The empty promise of optimism
IlBianconero report how on the eve of the match in Bergamo, Giorgio Chiellini’s pre-game remarks already sound outdated. “We have explored the market and looked at many options to cover Dusan’s absence,” he had said. “He has returned and feels good, but realistically we won’t have him for this month and we’ll have to see how he comes back. With him, we wouldn’t have needed anything else, but we’re happy with how the team is growing. We have more and more players who have gained confidence and are ready to help.”
Those words, well-intentioned as they were, hid a harsher reality beneath the comforting narrative of “growth”. Yes, Juventus have taken steps forward under Luciano Spalletti, who has reshaped a side that once looked lost. But even progress can’t disguise what’s missing.
Spalletti’s “little game”
Spalletti himself tried to deflect attention when asked about the club’s shortage in attack, insisting he didn’t want to “take part in that little game.” Yet the evidence is written across the pitch. Juventus don’t have a real centre-forward. Dusan Vlahović is unavailable, and the club never managed to give Spalletti the alternative he had asked for in January — someone like Randal Kolo Muani, or any forward capable of occupying and unsettling defences at the top level.

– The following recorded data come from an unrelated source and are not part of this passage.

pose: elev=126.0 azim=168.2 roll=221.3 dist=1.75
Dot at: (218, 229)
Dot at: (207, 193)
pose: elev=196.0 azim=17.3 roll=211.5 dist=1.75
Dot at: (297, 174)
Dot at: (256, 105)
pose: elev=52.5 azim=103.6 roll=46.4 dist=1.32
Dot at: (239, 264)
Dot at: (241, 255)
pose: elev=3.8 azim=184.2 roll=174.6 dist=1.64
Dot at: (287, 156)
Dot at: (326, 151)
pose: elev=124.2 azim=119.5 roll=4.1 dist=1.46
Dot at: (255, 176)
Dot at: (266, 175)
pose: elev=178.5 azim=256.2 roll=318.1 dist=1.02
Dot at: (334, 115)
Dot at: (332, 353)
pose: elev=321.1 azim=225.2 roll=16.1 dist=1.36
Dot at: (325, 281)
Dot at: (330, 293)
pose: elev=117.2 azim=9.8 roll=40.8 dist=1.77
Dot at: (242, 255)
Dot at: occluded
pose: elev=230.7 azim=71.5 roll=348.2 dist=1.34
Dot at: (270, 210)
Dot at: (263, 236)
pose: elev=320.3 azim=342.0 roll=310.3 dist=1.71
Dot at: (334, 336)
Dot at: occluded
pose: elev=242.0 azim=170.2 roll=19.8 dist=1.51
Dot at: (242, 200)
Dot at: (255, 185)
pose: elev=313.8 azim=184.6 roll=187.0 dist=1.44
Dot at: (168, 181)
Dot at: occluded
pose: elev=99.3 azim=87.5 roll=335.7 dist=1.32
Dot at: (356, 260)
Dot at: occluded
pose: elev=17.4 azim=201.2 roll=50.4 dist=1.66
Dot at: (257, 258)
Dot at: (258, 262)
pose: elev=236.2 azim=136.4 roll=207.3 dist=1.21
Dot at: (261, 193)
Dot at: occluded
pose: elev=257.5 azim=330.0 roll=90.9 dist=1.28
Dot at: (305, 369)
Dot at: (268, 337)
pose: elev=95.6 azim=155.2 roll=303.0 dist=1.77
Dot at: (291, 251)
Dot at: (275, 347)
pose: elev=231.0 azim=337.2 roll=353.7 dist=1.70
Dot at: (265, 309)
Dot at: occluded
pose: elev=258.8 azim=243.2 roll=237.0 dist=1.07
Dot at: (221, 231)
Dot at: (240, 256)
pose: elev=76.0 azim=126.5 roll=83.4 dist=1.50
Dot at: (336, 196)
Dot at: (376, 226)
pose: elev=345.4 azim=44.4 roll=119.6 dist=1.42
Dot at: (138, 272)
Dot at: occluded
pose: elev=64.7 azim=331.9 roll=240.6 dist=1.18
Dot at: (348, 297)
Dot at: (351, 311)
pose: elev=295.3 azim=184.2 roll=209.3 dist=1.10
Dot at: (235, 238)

Creative solutions may patch things up temporarily, but they don’t change the reality: Juventus are playing without their focal point.
Juventus laid bare
As dawn breaks on 5 February, Juventus are left with one realistic target — fourth place and Champions League qualification. For a club of this stature, the ambition sounds painfully modest. And yet, that’s the truth: Juventus are bare, exposed, and shivering in the cold of their own limitations.
Anyone who still cherishes football in its simplest form — “pane e salame”, the bread-and-salami game of the local pitches — knows that a team only truly rests on two pillars: a goalkeeper and a striker. The rest is garnish, flavourful or bland depending on taste. But without those two, you don’t go anywhere — not even Spalletti can work miracles.
Even the warmest blanket, sometimes, is simply too short to hide the cold.